Al ver a mis padres, solía pensar que envejecer era algo triste y miserable, pero ahora que me tocaba a mí tenía una opinión diferente. Nunca pensé que llegaría el momento en que podría estar sola en silencio sin hacer nada. Comparado con los días de ansiedad y soledad en los que me hacía cargo de los turnos de guardia y los partos de emergencia —cuando tenía que hacer rondas todas las noches, dormir a ratos en una cama supletoria y responder con una sonrisa cada vez que me preguntaban cuándo iba a comer o dormir—, esto era el paraíso. Además, ahora no necesito hablar con personas que no me apetece y tampoco tengo ninguna responsabilidad sobre nada ni nadie. Con una rutina relajada, la vida diaria sigue fluyendo igual que ayer, y puedo hacer lo que quiera, así que no necesito nada más. Cuando me despierto, estoy feliz de tener aún fuerzas para estirar los brazos y abrir las cortinas, levantarme y caminar sola hasta la cocina y beber una taza de café. Cuando sale el sol, el mundo se ilumina, las montañas siguen siendo verdes y puedo respirar aire puro. Es increíble que pueda ser feliz con cosas tan pequeñas.

Lo mejor es que ya no tengo que preocuparme por cómo voy a pasar mis últimos días. Cada vez seré más vieja, y la enfermedad y la muerte vendrán después, pero puedo soportarlo todo si pienso que la compañía de seguros estará a mi lado hasta el final. Es un alivio no terminar rodeada de desconocidos en Silver Town, una residencia de ancianos que el gobierno proporciona de forma gratuita, como hacen otras personas mayores con discapacidades, y no tener que pasar mis últimos días en una habitación de hospital geriátrico. Cuando muera todo habrá terminado, pero hasta entonces quiero hacer lo que me plazca. No quiero salir de mi casa para morir en un lugar desconocido. Espero poder vivir y morir en mi propio hogar y no perder mi dignidad hasta entonces.

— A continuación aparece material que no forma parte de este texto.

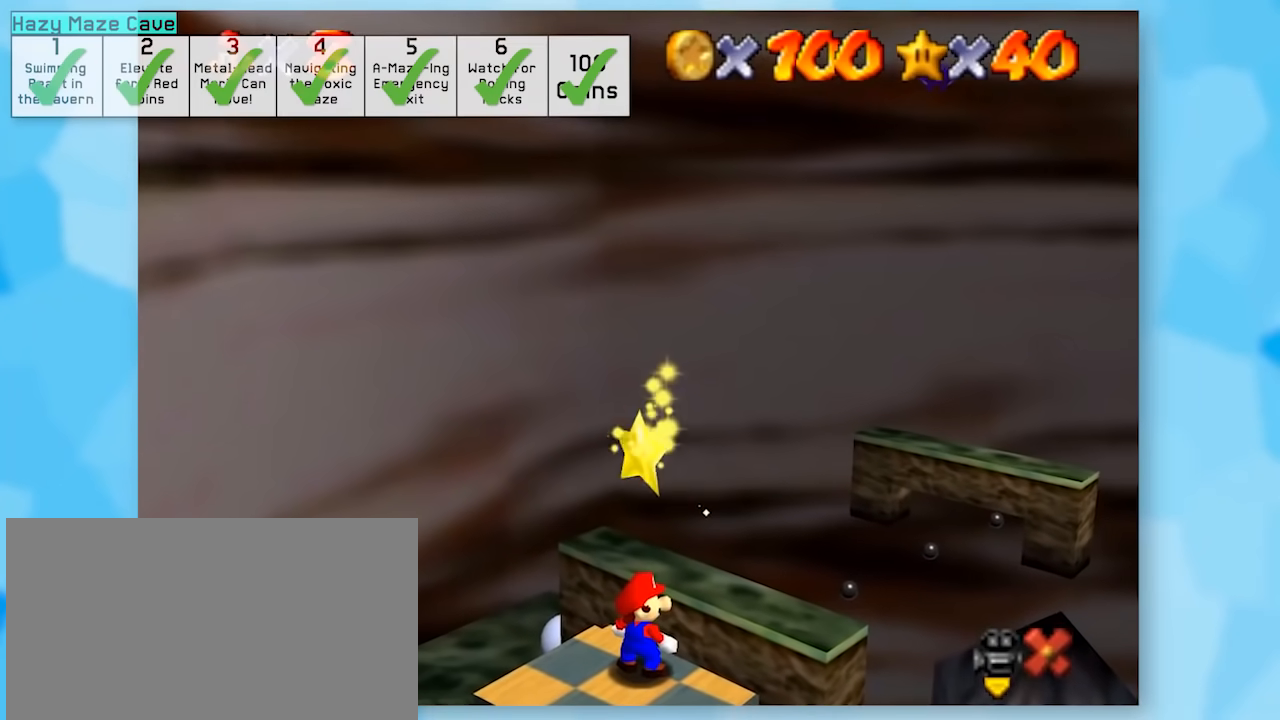
{"buttons": ["Z"], "left_stick": "center", "events": [[17, "A", "down"], [50, "A", "up"]]}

Soy una tonta que no supo ser feliz hasta que me hice vieja. No sé si todo es gracias al seguro o si todas las personas piensan así a medida que envejecen, pero planeo vivir mucho tiempo y disfrutar de esta felicidad. Y por eso voy a mantener el contrato. No tengo ninguna razón para cancelarlo después de haber pagado todas las cuotas. ¿Por qué me siguen molestando con una pregunta tan estúpida? Por supuesto que ha sido por voluntad propia, nadie me ha obligado. Estoy ya vieja, pero no soy el tipo de persona que hace las cosas porque alguien se lo diga.